TRANSFORMATION & ORGANISATION

Les jetons numériques simplifient l’investissement dans les actifs illiquides

La tokenisation d’actifs illiquides ouvre à leurs propriétaires initiaux, aux nouveaux investisseurs, aux banques et aux gestionnaires de fortune un large éventail de possibilités.

December 4, 2020

Philippe MEYER, Head of Blockchain Solutions – Avaloq

En effet, une grande partie de l’ensemble des valeurs patrimoniales dans le monde – 40% selon les estimations – figure parmi les actifs non bancables ou illiquides. Ceux-ci comprennent la plupart des biens immobiliers, de même que les œuvres d’art, les collections de voitures anciennes ou les bijoux. Au travers de la blockchain ou de la technologie Distributed Ledger (DLT ou technologie des registres distribués), cette catégorie des actifs non bancables retient actuellement l’attention des investisseurs, des banques et des gestionnaires de fortune. En effet, les placements numériques ne se limitent plus uniquement aux cryptomonnaies hautement volatiles telles que le Bitcoin, mais s’étendent également aux actifs tokenisés.

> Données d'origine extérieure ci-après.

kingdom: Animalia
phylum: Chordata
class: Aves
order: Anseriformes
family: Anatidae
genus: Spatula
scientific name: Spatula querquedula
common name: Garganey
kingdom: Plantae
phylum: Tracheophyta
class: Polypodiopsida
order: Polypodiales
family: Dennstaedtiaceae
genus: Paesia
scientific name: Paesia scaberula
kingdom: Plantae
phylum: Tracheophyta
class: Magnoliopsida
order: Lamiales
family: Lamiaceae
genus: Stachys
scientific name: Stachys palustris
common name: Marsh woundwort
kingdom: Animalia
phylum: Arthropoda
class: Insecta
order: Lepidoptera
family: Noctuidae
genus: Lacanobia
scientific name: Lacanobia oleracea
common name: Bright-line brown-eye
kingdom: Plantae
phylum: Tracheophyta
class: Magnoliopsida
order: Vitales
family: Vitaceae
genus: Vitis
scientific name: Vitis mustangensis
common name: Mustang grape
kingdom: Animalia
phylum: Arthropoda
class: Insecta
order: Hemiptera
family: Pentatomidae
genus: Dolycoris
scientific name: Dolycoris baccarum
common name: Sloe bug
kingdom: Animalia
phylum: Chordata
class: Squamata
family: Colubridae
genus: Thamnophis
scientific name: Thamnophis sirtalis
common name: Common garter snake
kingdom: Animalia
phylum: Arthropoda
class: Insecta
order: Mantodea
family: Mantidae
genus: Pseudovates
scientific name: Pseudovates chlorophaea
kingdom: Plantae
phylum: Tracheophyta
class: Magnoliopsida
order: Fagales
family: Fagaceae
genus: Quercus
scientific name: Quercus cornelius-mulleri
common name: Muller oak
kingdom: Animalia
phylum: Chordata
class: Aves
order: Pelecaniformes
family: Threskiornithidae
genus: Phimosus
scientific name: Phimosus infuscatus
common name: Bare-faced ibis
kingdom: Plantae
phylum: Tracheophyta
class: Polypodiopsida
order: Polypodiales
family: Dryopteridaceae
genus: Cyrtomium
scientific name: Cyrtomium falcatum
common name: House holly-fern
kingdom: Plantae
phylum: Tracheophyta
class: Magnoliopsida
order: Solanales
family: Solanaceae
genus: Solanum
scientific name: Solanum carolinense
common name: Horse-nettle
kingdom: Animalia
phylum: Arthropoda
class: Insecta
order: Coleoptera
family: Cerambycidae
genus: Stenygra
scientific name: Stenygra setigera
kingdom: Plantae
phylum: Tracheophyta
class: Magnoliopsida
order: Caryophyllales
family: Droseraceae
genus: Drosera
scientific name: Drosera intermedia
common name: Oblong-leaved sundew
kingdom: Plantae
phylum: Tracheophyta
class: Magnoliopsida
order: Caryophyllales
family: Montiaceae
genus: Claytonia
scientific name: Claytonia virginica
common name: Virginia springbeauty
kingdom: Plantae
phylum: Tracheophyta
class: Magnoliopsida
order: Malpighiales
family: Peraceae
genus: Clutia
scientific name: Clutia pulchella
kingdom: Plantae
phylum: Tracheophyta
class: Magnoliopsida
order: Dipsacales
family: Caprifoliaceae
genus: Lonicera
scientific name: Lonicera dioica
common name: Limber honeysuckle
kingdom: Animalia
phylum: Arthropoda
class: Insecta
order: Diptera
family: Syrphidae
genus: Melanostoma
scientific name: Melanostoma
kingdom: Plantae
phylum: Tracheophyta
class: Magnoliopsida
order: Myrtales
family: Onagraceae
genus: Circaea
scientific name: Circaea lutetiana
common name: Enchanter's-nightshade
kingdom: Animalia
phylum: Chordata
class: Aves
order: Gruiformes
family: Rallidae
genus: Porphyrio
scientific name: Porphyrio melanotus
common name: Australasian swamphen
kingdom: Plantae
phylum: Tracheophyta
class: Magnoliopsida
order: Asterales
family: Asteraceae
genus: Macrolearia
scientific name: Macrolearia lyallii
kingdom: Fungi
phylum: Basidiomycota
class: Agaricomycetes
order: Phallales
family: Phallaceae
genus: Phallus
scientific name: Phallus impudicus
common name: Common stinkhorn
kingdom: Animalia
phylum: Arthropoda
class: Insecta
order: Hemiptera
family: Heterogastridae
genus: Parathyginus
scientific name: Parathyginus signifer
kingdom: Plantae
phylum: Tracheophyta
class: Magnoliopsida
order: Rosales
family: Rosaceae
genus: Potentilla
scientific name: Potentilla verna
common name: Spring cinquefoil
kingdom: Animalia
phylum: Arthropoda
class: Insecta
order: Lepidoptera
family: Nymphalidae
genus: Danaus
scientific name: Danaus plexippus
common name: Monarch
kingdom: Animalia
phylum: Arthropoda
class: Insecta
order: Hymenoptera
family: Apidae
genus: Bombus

Les nouveaux titres numériques augmentent non seulement l’efficacité du négoce, mais permettent l’émission de coupures assez petites pour qu’une base de clientèle beaucoup plus large puisse accéder à ces produits. En d’autres termes, la tokenisation d’actifs favorise la démocratisation de la gestion de fortune.

Les actifs non bancables tokenisés offrent aux investisseurs des opportunités de rendement intéressantes, tout en diminuant les risques au sein des portefeuilles de placements à haut risque dans des économies fortement corrélées. 

La rareté des échanges d’actifs non bancables exige une expertise pertinente en vue de déterminer le prix et d’évaluer le risque de cours, qu’il s’agisse d’un jeton numérique sur lequel sont inscrits des droits liés à une certaine toile de Picasso ou à une villa de luxe à Saint Tropez.

Cela étant, la numérisation et l’intelligence artificielle peuvent être appelées à la rescousse pour l’évaluation: certes, les algorithmes du machine learning et les capacités d’auto-apprentissage des réseaux neuronaux ne sauraient se substituer intégralement aux connaissances d’un expert spécialisé, mais ils peuvent conférer aux investisseurs et aux gestionnaires de fortune un peu plus d’indépendance par rapport aux spécialistes dans l’évaluation des risques, des prix actuels et des perspectives de prix.

L’art en tant qu’actif non bancable

Le marché de l’art est un bon point de départ pour explorer les questions d’investissement et de négoce d’actifs non bancables. Les collections d’art sont notoirement illiquides, et si un objet d’art est vendu sur le marché actuel, il l’est généralement en totalité. Seul le fait de relier une œuvre d’art avec des jetons numériques permet de réduire à volonté le montant de l’investissement, par exemple par l’émission de jetons de propriété, ou security tokens, représentant chacun 0,01% de la valeur globale. C’est une condition indispensable à la création d’un marché liquide pour les collectionneurs et les investisseurs; un marché qui n’exige pas la vente de la totalité de l’œuvre. Il existe plusieurs façons de permettre aux acteurs du marché de partager la propriété d’une même œuvre d’art.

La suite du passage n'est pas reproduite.